:: Task to complete ::
Gather every line of the listing that contains the word "после", matching case exactly.

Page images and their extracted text

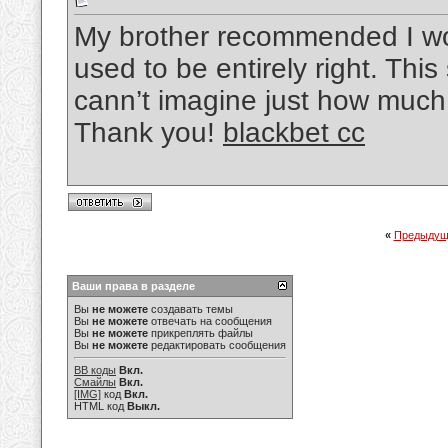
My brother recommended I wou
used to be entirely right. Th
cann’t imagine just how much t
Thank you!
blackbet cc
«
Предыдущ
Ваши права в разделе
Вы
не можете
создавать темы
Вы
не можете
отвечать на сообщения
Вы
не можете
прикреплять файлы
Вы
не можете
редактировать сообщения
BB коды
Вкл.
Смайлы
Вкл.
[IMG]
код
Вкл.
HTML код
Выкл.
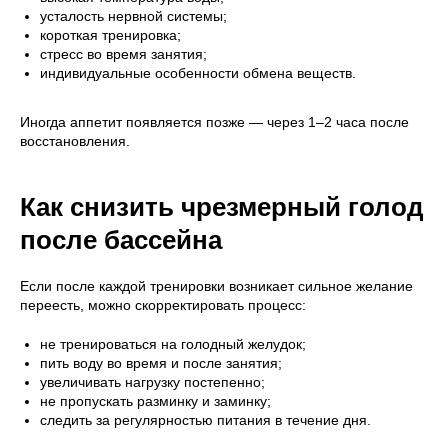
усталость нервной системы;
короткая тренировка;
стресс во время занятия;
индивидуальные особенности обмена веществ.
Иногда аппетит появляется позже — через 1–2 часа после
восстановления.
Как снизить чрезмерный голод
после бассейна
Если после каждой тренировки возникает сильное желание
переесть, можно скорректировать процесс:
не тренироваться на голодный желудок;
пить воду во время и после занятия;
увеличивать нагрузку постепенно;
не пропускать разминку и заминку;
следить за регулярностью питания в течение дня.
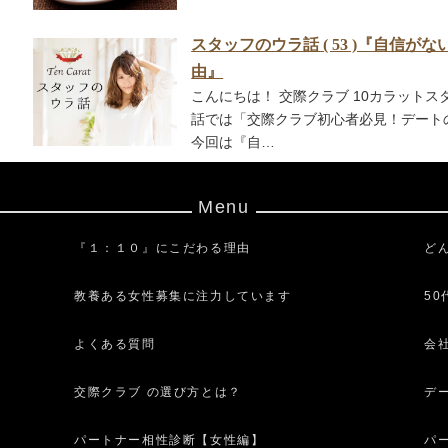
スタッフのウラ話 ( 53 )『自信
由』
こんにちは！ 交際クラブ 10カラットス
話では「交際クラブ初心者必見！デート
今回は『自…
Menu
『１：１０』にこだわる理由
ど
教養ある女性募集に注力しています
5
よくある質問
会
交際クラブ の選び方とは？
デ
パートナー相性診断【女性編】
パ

:: Completed task ::
Иногда аппетит появляется позже — через 1–2 часа после
после бассейна
Если после каждой тренировки возникает сильное желание
пить воду во время и после занятия;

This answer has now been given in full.